SOULTHRUM: UNDERLIGHT

“There is a real need for a project like Soulthrum, which brings serious attention to under-recognized women and their craft.”
— Naomi Greene, film scholar
“Soulthrum is a living index of women whose authorship evolved from industrial confinement. We offer attention as love, vulnerability as craft, mask as agency, stillness as pressure, velocity as control, and exile as language.”
— Tony Vario, creator/curator


About

Soulthrum: Underlight is a voices-only public-humanities audio atlas about women whose craft turns constraint into authorship. Each portrait maps three things—the pressure they faced → the tactic they invented → the change it made in the air. Built entirely from primary voices—lived testimony, recollection, and description—treating language itself as the primary instrument.No narration. No archival film/TV clips. No gossip. Just lived voices, true silences, and careful editing. Ad-free.
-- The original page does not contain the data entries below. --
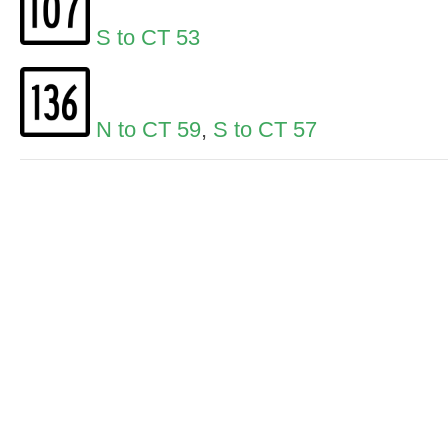
S to CT 53
N to CT 59
,
S to CT 57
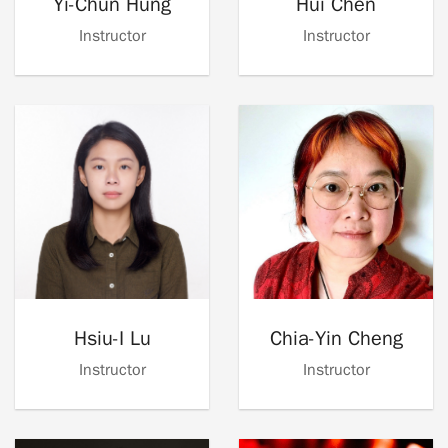
Yi-Chun Hung
Hui Chen
Instructor
Instructor
Hsiu-I Lu
Chia-Yin Cheng
Instructor
Instructor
Classroom-ready (transcripts, citations, teaching notes).Release structure
Pilot (1976): Karen Black establishes the listening method.
Season One (1959): a tightly curated global cohort (7 episodes) built for adoption + teaching.
Each episode is paired with a Year Marker card (work + context + sources) hosted on a partner university portal.
With funding, select vignettes can be expanded into full-length 45–65 minute editions using the same ethical method.